[Brief]: Output range, inclusive: from the line containing "Redmi Note 13 4G" to the line containing "Limiter et prioriser ses projets". Restate those lines from the data below word for word and only those.

[Dataset items]
↓

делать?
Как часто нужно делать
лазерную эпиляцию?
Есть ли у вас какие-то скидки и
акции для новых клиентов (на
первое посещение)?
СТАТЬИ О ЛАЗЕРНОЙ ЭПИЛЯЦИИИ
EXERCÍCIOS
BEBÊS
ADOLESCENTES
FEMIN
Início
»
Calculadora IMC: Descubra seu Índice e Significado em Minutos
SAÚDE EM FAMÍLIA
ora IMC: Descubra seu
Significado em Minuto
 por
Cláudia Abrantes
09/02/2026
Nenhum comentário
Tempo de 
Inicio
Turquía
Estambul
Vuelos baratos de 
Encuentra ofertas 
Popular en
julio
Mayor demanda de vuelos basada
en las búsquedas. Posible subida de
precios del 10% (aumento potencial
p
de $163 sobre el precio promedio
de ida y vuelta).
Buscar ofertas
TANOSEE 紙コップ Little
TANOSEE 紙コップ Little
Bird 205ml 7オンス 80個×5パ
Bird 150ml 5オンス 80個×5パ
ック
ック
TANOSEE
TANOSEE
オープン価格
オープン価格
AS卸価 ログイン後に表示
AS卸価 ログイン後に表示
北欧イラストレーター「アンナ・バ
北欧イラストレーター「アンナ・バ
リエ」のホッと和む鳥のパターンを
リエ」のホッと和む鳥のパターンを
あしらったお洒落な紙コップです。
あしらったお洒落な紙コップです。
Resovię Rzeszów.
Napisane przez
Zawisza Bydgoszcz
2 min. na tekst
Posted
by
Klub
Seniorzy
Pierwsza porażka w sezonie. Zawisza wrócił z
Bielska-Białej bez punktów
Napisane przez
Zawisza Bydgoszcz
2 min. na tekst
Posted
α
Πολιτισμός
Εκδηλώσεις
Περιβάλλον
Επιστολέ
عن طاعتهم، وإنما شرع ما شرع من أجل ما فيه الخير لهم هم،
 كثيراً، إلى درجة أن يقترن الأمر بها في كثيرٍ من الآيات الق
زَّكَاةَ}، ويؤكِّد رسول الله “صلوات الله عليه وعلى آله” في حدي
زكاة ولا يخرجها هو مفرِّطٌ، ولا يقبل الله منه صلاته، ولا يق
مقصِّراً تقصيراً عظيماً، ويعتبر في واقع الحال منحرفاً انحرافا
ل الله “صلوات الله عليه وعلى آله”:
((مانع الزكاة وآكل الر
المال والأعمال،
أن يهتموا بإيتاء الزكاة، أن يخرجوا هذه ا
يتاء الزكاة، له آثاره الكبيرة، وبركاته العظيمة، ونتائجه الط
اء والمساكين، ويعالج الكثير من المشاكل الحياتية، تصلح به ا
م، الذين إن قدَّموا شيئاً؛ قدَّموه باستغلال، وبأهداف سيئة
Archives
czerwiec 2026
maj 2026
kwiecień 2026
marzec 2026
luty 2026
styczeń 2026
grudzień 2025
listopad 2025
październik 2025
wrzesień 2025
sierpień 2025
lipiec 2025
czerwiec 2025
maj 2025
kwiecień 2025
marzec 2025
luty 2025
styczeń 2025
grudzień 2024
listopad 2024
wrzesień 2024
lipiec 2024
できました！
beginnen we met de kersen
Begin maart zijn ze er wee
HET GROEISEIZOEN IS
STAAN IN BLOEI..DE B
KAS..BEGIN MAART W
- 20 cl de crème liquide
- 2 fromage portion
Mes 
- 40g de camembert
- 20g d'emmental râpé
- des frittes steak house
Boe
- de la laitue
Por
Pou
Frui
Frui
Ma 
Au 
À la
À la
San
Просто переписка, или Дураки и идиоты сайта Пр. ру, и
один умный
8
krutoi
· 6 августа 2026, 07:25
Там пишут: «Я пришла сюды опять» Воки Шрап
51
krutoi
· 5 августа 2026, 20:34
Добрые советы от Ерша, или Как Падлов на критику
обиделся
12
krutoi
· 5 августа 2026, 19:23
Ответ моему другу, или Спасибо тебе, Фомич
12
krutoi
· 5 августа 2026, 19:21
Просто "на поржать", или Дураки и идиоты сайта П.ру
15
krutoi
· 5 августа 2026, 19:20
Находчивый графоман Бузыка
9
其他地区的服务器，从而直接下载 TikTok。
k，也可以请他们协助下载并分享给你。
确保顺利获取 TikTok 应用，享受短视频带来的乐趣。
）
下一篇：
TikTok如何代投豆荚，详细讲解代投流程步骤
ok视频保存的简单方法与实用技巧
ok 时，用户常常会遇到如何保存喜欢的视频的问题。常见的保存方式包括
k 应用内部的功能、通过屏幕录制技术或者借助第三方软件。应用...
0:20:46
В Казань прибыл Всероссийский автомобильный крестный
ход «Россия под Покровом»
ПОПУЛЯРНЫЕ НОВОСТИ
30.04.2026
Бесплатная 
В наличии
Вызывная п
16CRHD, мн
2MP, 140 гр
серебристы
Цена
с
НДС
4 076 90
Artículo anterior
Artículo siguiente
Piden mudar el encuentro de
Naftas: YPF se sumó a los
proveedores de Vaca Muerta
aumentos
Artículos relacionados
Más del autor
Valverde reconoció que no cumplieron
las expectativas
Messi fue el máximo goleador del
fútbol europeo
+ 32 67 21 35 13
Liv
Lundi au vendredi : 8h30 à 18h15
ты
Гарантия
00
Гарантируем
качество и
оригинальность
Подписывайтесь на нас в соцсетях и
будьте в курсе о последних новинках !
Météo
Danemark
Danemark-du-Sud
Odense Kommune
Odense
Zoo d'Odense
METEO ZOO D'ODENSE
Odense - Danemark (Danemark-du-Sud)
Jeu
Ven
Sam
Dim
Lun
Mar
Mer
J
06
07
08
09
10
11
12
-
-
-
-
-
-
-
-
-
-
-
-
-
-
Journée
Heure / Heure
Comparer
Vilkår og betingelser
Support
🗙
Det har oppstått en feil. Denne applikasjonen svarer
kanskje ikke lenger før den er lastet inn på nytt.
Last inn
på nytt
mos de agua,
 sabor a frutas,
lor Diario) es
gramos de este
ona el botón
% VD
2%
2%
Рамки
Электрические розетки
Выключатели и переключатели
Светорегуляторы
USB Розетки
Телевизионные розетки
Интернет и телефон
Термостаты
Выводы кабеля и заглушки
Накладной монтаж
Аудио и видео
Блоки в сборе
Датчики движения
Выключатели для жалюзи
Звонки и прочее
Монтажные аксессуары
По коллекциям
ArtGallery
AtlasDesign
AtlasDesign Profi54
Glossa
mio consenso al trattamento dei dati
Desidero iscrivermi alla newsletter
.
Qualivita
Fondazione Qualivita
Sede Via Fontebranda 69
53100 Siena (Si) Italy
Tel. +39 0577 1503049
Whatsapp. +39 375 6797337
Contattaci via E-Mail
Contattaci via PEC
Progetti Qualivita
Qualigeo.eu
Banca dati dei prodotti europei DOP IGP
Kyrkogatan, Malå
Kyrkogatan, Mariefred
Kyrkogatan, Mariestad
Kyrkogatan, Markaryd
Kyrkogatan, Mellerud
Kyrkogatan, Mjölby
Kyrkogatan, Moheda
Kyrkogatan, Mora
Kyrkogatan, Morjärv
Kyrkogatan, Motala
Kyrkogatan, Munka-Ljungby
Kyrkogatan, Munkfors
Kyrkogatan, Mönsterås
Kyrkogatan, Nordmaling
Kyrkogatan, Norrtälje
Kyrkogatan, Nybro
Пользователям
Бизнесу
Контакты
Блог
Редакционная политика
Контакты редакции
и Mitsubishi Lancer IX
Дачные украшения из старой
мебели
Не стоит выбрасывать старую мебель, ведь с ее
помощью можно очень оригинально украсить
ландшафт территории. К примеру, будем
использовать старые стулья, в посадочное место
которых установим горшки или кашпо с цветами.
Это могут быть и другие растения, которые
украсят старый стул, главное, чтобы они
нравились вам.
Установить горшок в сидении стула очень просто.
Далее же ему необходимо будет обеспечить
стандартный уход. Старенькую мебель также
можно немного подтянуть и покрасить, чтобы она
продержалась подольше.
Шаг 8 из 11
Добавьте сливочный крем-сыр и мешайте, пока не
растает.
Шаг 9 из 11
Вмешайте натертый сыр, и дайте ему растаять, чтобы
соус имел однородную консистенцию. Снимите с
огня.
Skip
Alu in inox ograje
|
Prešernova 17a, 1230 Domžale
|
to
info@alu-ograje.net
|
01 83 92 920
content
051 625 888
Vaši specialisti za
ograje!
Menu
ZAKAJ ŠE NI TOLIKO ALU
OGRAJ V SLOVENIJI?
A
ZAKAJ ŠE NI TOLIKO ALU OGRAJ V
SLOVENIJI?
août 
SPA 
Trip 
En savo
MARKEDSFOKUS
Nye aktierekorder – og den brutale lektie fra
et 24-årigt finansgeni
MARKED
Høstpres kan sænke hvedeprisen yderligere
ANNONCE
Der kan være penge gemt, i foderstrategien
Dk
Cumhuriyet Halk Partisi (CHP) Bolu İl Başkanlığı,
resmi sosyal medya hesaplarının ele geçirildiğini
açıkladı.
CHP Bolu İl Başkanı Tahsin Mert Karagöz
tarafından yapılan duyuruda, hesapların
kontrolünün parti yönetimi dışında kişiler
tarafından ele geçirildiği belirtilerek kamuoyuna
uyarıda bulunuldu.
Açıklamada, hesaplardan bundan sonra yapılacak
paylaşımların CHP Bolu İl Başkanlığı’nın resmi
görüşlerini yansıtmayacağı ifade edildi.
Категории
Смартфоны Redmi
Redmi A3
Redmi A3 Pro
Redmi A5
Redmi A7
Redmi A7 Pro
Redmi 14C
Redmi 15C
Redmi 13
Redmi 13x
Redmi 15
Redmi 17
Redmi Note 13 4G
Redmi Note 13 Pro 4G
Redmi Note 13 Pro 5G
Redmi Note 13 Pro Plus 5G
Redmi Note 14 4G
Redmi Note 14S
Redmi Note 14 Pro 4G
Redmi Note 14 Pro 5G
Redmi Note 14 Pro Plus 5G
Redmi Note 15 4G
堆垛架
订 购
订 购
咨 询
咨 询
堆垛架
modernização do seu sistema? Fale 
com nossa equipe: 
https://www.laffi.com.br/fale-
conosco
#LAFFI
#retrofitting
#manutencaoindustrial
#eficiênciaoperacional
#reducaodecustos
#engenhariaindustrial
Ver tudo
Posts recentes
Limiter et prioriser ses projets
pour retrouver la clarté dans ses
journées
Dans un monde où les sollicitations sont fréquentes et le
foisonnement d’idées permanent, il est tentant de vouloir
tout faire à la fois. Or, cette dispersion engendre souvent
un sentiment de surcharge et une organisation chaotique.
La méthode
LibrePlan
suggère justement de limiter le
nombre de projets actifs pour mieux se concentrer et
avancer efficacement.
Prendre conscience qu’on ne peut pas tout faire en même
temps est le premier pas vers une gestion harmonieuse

↑

[Solution]:
Redmi Note 13 4G
Redmi Note 13 Pro 4G
Redmi Note 13 Pro 5G
Redmi Note 13 Pro Plus 5G
Redmi Note 14 4G
Redmi Note 14S
Redmi Note 14 Pro 4G
Redmi Note 14 Pro 5G
Redmi Note 14 Pro Plus 5G
Redmi Note 15 4G
堆垛架
订 购
订 购
咨 询
咨 询
堆垛架
modernização do seu sistema? Fale 
com nossa equipe: 
https://www.laffi.com.br/fale-
conosco
#LAFFI
#retrofitting
#manutencaoindustrial
#eficiênciaoperacional
#reducaodecustos
#engenhariaindustrial
Ver tudo
Posts recentes
Limiter et prioriser ses projets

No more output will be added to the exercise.